Failover

By default, connection failover handling is left to the user. The application is responsible for checking return values of the database functions it calls and reacting to possible errors. If, for example, the plugin recognizes a query as a read-only query to be sent to the slave servers, and the slave server selected by the plugin is not available, the plugin will raise an error after not executing the statement.

Default: manual failover

It is up to the application to handle the error and, if required, re-issue the query to trigger the selection of another slave server for statement execution. The plugin will make no attempts to failover automatically, because the plugin cannot ensure that an automatic failover will not change the state of the connection. For example, the application may have issued a query which depends on SQL user variables which are bound to a specific connection. Such a query might return incorrect results if the plugin would switch the connection implicitly as part of automatic failover. To ensure correct results, the application must take care of the failover, and rebuild the required connection state. Therefore, by default, no automatic failover is performed by the plugin.

A user that does not change the connection state after opening a connection may activate automatic failover. Please note, that automatic failover logic is limited to connection attempts. Automatic failover is not used for already established connections. There is no way to instruct the plugin to attempt failover on a connection that has been connected to MySQL already in the past.

Automatic failover

The failover policy is configured in the plugins configuration file, by using the failover configuration directive.

Automatic and silent failover can be enabled through the failover configuration directive. Automatic failover can either be configured to try exactly one master after a slave failure or, alternatively, loop over slaves and masters before returning an error to the user. The number of connection attempts can be limited and failed hosts can be excluded from future load balancing attempts. Limiting the number of retries and remembering failed hosts are considered experimental features, albeit being reasonable stable. Syntax and semantics may change in future versions.

Please note, since version 1.5.0 automatic failover is disabled for the duration of a transaction if transaction stickiness is enabled and transaction boundaries have been detected. The plugin will not switch connections for the duration of a transaction. It will also not perform automatic and silent failover. Instead an error will be thrown. It is then left to the user to handle the failure of the transaction. Please check, the trx_stickiness documentation how to do this.

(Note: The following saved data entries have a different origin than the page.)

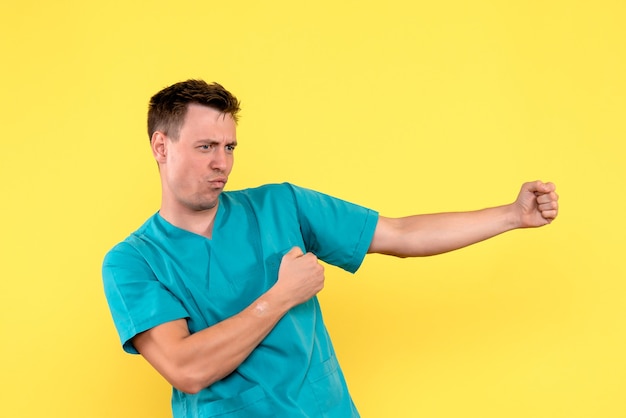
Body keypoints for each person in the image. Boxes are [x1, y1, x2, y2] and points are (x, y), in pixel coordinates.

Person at [102, 79, 559, 418]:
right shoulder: (133, 261)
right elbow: (187, 369)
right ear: (161, 147)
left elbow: (400, 234)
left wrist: (511, 216)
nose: (222, 163)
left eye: (229, 146)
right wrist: (282, 296)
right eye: (205, 146)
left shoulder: (282, 204)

A basic manual failover example is provided within the error handling section.

Standby servers

Using weighted load balancing, introduced in PECL/mysqlnd 1.4.0, it is possible to configure standby servers that are sparsely used during normal operations. A standby server that is primarily used as a worst-case standby failover target can be assigned a very low weight/priority in relation to all other servers. As long as all servers are up and running the majority of the workload is assigned to the servers which have hight weight values. Few requests will be directed to the standby system which has a very low weight value.

Upon failure of the servers with a high priority, you can still failover to the standby, which has been given a low load balancing priority by assigning a low weight to it. Failover can be some manually or automatically. If done automatically, you may want to combine it with the remember_failed option.

At this point, it is not possible to instruct the load balancer to direct no requests at all to a standby. This may not be much of a limitation given that the highest weight you can assign to a server is 65535. Given two slaves, of which one shall act as a standby and has been assigned a weight of 1, the standby will have to handle far less than one percent of the overall workload.

Failover and primary copy

Please note, if using a primary copy cluster, such as MySQL Replication, it is difficult to do connection failover in case of a master failure. At any time there is only one master in the cluster for a given dataset. The master is a single point of failure. If the master fails, clients have no target to fail over write requests. In case of a master outage the database administrator must take care of the situation and update the client configurations, if need be.